The paper "HybridAlpha: An Efficient Approach for Privacy-Preserving Federated Learning" by Runhua Xu, Nathalie Baracaldo, Yi Zhou, Ali Anwar, and Heiko Ludwig presents a novel framework called HybridAlpha aimed at enhancing the efficiency and privacy of federated learning (FL). Federated learning is a collaborative machine learning approach where the model training is conducted across multiple decentralized devices while keeping the data localized and secure. The primary focus of this paper is to address the challenge of ensuring privacy in FL while minimizing communication overhead and training time.

Key Contributions

  1. Functional Encryption-based SMC Protocol: The paper introduces an innovative use of functional encryption to devise a secure multiparty computation (SMC) protocol. This protocol provides privacy guarantees similar to existing methods but with improved efficiency. Unlike traditional encryption systems used in FL, this protocol facilitates reduced communication rounds and efficient computation.
  2. Reduction in Training Time and Communication Overhead: Through their experimental evaluation, the authors demonstrate a significant reduction in training time by 68% and data transfer volume by 92% on average when compared with existing cryptographic SMC solutions. These results are achieved without sacrificing the model's performance or privacy guarantees.
  3. Dynamic Participation and Dropout Resilience: HybridAlpha is designed to accommodate the addition or dropout of participants during the training phase dynamically. This is achieved through the novel use of functional encryption, enhancing the robustness and flexibility of the federated learning process in real-world applications.
  4. Inference Prevention Module: The framework includes a module to mitigate potential inference attacks from curious aggregators or colluding participants. This module ensures that the functional encryption keys are only generated for legitimate aggregation requests, preventing the unauthorized inference of private data.

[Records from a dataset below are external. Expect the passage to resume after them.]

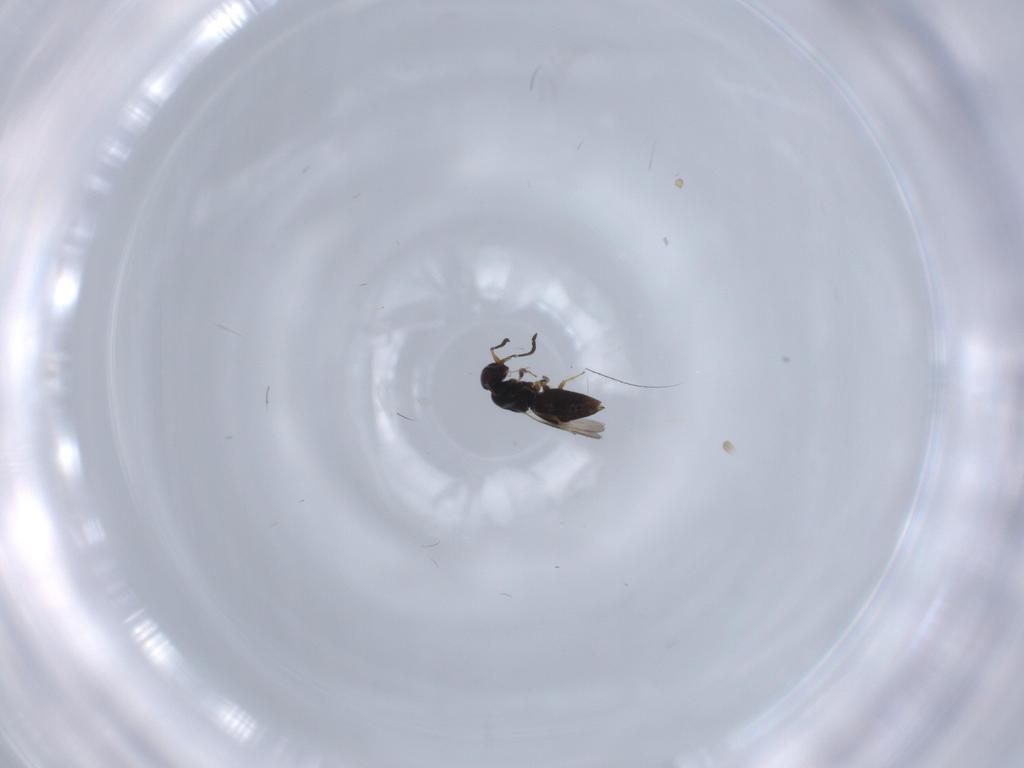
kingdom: Animalia
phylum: Arthropoda
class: Insecta
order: Hymenoptera
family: Ceraphronidae
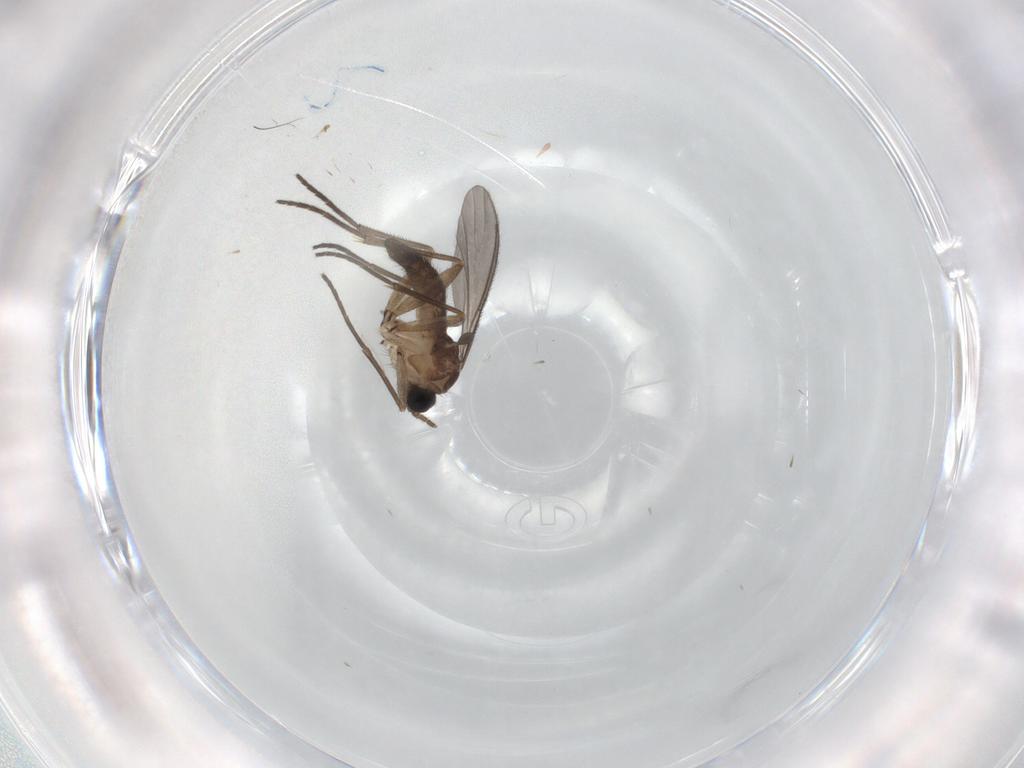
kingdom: Animalia
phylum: Arthropoda
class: Insecta
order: Diptera
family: Sciaridae
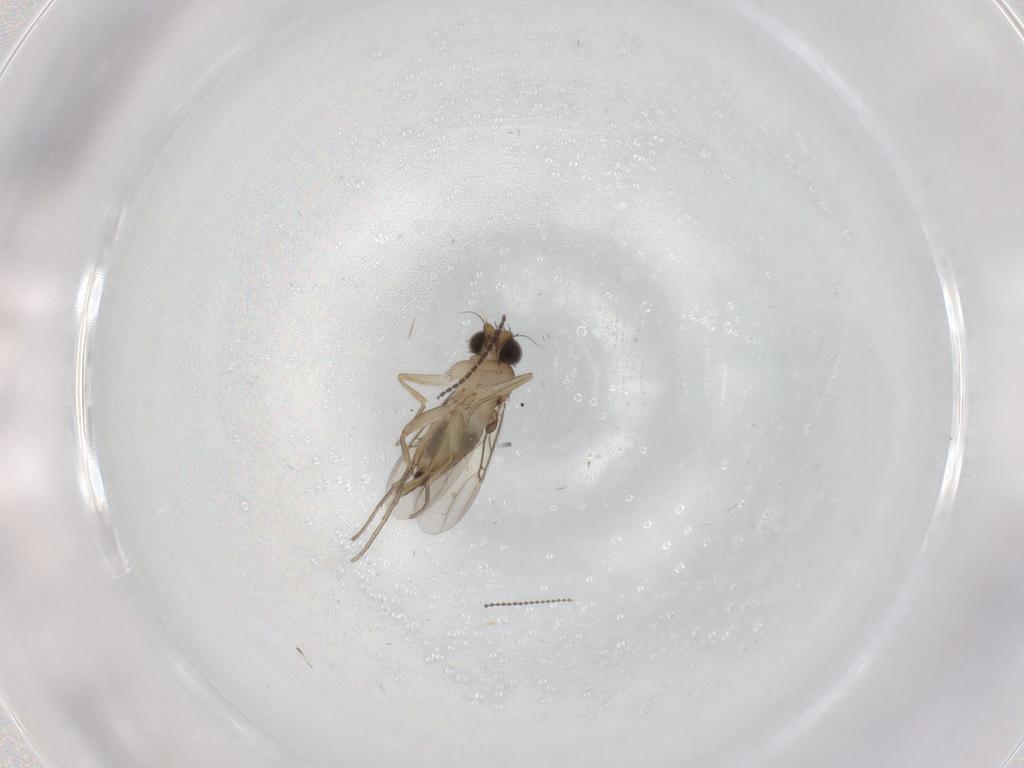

Implications and Future Directions

The HybridAlpha framework has significant implications for industries requiring stringent privacy preservation, such as healthcare and finance. By enabling efficient and robust federated learning, the framework ensures compliance with privacy regulations like GDPR and HIPAA, providing a viable solution for privacy-sensitive applications.

Theoretically, this work expands the utility of functional encryption within the FL paradigm, suggesting its potential applicability in other distributed learning systems. The experimental results indicate superiority in efficiency, which could pave the way for further exploration of efficient cryptographic methods in federated environments.

Future research could focus on extending HybridAlpha to vertical federated learning scenarios, enhancing the framework's adaptability to different data partition strategies. Additionally, integrating more advanced privacy-preserving mechanisms, such as zero-knowledge proofs, with the existing framework could further bolster security while maintaining efficiency.